Is it that different from all the anti-aging creams we stock in our cabinets? What sets it apart from makeup and manicures and dieting for appearance not health?

It is human nature to want to be attractive. It is a woman’s nature to want to appear beautiful (see previous letter).

I think we need to have a realistic acceptance of our age and stage of life (I never understood the point of lying about your age; it doesn’t change the reality) yet I believe we also have an obligation to take care of ourselves and present an attractive image particularly to our husbands – and to the world at large as well.

How we manage that is very individual.

I don’t believe it’s an area where someone else can judge for you. As long as you recognize that your physical self is not your true essence, as long as you keep your motivation simple and maintain perspective on what’s really important, then who am I to judge?

Clash with Ex-Wife

Dear Emuna,

I was married for 15 years and my ex-wife and I have 4 children. Our divorce was messy, leaving us both struggling financially. My ex-wife’s brother and sister-in-law have moved in with her to help supplement her income. I never got along with them and let me just say that we don’t share the same values. My ex and I have shared custody of the children and I’m really not happy that they now live with my ex-brother-in-law and sister-in-law. I’m not sure what to do. The house is in both of our names and I could institute some legal proceedings but I’m not sure if that’s the best route. What do you recommend?

Betwixt and Between

Dear Torn,

There is one important point that all divorced and divorcing parents must keep in mind. Once you have children with someone, you are tied to them for the rest of your life. However much you now “can’t stand” that individual, you still need to interact with them – frequently. And you need to do it in an amicable fashion for the sake of your children. This is crucial. (In fact, couples who are thinking of divorcing may change their minds when they recognize and accept this reality).

I’m not sure why you jumped immediate to the most extreme response i.e. the courts. Perhaps you could begin with a more civilized conversation with your former wife: “The kids tell me that your brother and sister-in-law have moved in. I know you are as concerned for the children’s welfare as I am. Are you comfortable with their potential influence on them?”

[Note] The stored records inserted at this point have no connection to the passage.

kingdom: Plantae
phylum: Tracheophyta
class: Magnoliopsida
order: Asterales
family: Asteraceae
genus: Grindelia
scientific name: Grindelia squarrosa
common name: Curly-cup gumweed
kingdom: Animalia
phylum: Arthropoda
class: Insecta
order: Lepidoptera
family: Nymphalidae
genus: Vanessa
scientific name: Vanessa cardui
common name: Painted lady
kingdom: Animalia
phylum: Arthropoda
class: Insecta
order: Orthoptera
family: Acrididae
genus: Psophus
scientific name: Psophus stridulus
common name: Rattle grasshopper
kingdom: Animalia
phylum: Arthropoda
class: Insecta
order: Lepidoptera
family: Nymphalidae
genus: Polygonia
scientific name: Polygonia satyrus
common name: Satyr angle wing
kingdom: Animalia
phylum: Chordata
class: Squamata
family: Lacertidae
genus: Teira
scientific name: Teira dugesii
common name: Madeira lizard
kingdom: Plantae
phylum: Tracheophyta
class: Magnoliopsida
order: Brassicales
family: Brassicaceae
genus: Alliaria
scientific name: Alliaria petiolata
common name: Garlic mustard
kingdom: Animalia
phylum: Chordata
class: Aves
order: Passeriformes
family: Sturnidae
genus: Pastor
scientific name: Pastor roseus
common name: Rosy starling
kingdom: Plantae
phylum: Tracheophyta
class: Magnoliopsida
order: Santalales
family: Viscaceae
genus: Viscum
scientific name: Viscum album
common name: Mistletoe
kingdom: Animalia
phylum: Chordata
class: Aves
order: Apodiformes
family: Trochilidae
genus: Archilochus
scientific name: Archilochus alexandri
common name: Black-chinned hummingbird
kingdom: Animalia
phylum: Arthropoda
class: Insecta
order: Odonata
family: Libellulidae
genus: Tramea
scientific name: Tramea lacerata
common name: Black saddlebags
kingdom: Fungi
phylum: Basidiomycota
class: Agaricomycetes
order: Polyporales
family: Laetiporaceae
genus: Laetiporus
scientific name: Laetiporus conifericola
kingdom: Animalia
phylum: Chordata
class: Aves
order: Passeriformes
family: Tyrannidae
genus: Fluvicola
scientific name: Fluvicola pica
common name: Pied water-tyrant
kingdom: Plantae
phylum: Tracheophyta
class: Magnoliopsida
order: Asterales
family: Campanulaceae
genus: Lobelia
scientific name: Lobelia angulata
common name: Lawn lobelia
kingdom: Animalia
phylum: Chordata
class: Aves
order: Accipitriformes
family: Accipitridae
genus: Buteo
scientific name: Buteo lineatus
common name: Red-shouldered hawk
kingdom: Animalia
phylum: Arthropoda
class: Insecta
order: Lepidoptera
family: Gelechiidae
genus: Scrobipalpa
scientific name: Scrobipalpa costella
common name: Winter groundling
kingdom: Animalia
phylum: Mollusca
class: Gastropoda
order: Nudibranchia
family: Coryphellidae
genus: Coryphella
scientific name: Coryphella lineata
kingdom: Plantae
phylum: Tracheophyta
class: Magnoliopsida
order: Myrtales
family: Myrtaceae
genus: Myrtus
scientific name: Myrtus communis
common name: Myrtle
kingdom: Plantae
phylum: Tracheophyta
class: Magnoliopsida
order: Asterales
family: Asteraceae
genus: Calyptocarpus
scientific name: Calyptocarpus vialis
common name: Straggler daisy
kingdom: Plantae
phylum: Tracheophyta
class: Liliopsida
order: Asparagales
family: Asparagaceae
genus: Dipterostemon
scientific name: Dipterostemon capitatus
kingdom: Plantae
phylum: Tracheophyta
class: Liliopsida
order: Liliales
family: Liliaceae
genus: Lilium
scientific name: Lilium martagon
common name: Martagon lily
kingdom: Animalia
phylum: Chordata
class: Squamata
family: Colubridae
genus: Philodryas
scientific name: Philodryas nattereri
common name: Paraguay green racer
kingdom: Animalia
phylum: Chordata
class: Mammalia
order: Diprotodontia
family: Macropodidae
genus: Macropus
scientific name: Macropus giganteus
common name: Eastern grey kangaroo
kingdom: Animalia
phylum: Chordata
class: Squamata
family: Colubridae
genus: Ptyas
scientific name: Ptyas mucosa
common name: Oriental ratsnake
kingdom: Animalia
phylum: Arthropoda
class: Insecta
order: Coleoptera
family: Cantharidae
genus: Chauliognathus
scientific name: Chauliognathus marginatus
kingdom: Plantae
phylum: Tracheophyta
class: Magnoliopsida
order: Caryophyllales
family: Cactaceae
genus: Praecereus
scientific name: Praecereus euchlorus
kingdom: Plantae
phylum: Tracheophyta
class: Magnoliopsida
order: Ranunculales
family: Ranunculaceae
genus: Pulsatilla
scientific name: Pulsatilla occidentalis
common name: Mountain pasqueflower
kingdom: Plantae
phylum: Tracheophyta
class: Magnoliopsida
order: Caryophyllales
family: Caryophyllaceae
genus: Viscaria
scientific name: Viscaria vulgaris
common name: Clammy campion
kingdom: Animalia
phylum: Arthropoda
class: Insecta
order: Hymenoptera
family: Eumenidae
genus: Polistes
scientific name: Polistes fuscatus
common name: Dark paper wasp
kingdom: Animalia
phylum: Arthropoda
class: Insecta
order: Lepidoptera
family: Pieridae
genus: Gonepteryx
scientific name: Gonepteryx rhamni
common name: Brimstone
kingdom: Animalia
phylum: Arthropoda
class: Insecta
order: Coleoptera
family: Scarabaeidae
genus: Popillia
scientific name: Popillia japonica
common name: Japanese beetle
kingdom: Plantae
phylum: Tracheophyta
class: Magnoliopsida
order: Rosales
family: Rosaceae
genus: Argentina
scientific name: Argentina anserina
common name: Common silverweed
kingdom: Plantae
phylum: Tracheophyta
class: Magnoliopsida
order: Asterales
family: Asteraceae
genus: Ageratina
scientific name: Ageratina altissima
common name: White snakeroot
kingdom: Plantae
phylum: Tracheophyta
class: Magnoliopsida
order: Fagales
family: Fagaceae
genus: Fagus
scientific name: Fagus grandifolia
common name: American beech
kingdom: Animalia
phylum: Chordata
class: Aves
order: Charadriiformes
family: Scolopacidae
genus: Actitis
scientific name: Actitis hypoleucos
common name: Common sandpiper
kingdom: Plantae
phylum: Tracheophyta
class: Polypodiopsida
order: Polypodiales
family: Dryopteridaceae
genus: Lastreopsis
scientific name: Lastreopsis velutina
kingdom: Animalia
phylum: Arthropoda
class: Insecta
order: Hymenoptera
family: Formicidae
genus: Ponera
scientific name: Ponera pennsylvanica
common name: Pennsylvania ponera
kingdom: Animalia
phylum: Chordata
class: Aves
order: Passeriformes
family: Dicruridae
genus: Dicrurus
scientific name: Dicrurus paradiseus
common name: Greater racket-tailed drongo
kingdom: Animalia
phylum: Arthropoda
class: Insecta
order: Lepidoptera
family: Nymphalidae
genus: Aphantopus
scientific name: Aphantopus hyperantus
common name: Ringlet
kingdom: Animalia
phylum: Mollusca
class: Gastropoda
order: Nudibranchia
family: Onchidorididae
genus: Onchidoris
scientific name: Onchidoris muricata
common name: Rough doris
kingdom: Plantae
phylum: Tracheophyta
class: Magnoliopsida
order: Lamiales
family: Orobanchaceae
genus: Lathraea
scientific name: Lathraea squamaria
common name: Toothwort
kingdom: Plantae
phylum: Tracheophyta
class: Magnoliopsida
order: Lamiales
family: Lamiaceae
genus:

This may solve the whole issue. You may discover that your wife has safeguards in place to deal with problem. Or she may acknowledge that, in her desperation for greater financial security, she briefly lost sight of the deeper issues. She may propose an alternative solution. Hostilities and courts could possibly be avoided.

If things don’t go as smoothly as I suggest, you still need to be careful. You don’t want your children stuck in the middle. Your goal is to protect them not to make them pawns in your arguments. Never lose sight of this fact.

Like I said, even though you are no longer married, you need to maintain a good relationship in order to co-parent your children. So proceed with caution. For their sakes.